Has anyone used the book “All About Particles: A Handbook of Japanese Function Words”, if so, then what are your thoughts, should a beginner who is confused by particles use it to gain a better understanding, or are there other better books or methods out there?

Pretty much said most of it in the question itself. I have sort of ignored grammar for a bit in an attempt to have more vocab and immersion but now they have really started to confuse the hell out of me. This book was suggested, however, some other suggestions were also to not bother with grammar and just continue to immerse, but I am worried that the grammar might come back to bite me in the ass. Just looking for some suggestions and advice in the grammar bit. Thanks

5 comments
  1. Its a great book, but its a handbook for looking up particles, not learning them, its complementary.

    Dunno who recommended you to not learn grammar, but learning grammar is extremly important, it extremly efficent to learn sole grammar points in the beginner-intermediate stages(this changes at high intermediate and advanced).

    How are you immersing without grammar? native content uses grammar points beyond n1(becuase its obv. for natives) are you just looking at definitions of words without the actuall context of the sentence? because thats not immersion nor learning.
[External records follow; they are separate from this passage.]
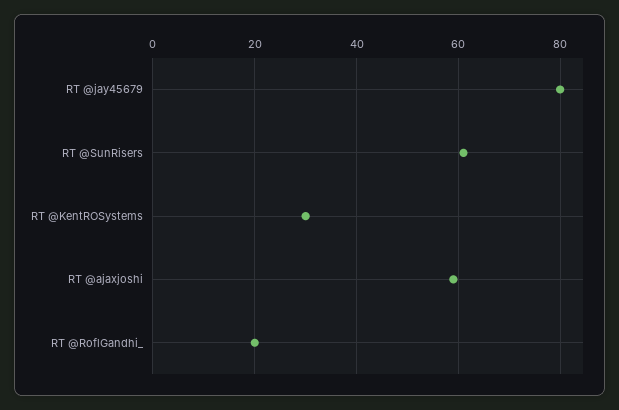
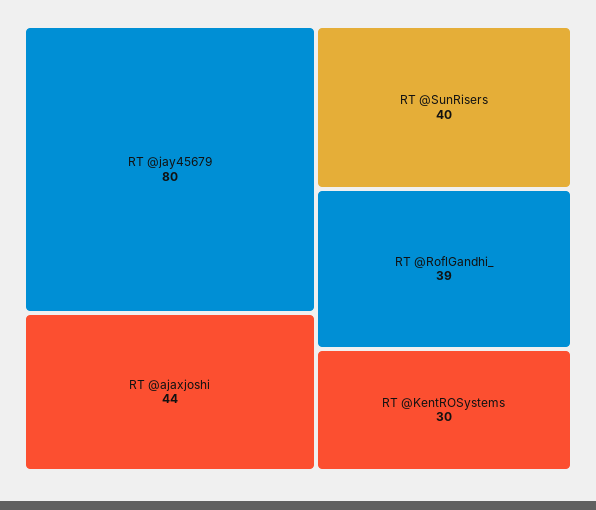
RT @SunRisers: 60 -> 40
RT @ajaxjoshi: 60 -> 44
RT @RoflGandhi_: 20 -> 39

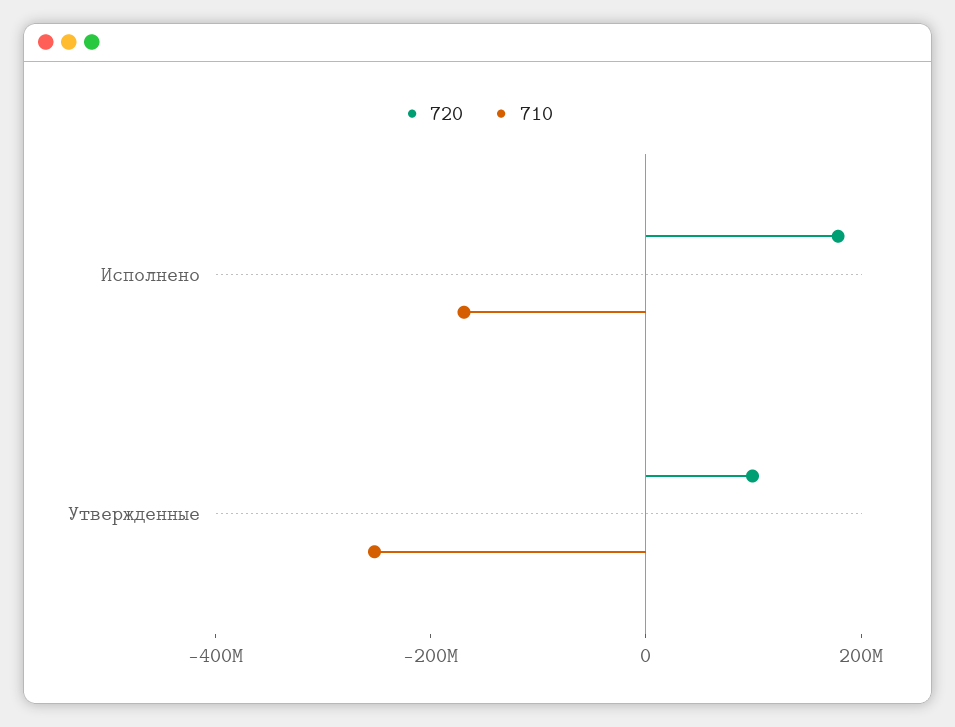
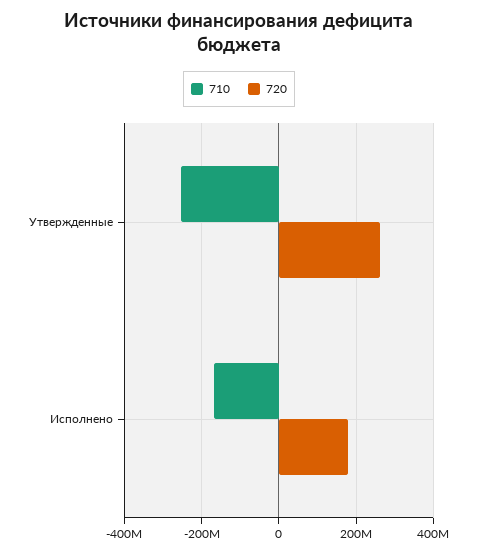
720, Утвержденные: 100000000 -> 260000000

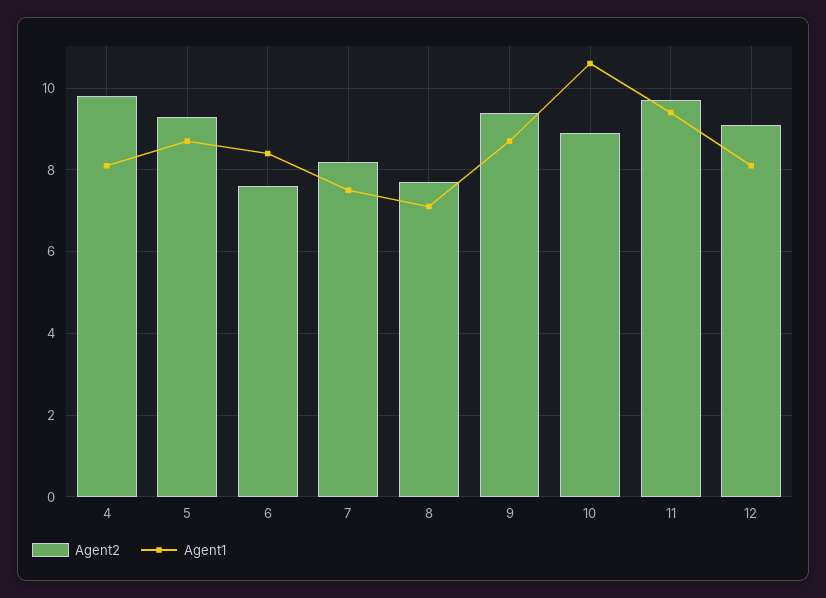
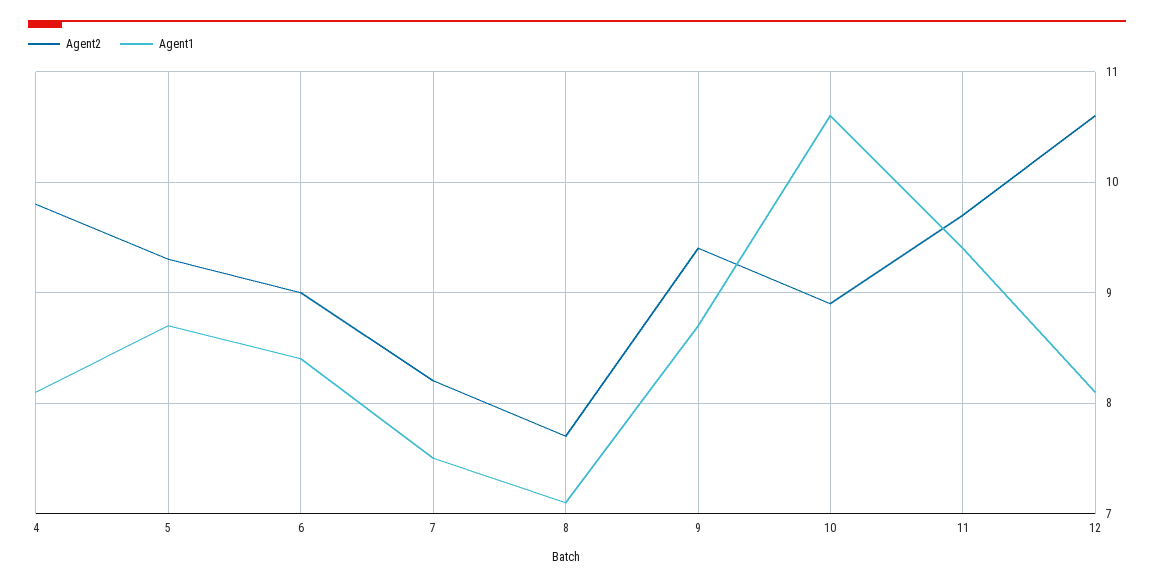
Agent2, 6: 7.5 -> 9
Agent2, 12: 9 -> 10.6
  2. To be honest trying to learn japanese without learning grammar just literally makes no sense. I don’t say this lightly. You won’t understand anything you are listening to or reading if you don’t know how to interpret sentences which you use grammar to do so. If you’re confused about particles it’s because you’re skipping grammar. Getting a book on particles and skipping a basic grammar textbook just seems so strange to me.

    My honest opinion is just buy Genki. It’s tried and tested and loads and loads of people have already had success with it. There’s no need to reinvent the wheel.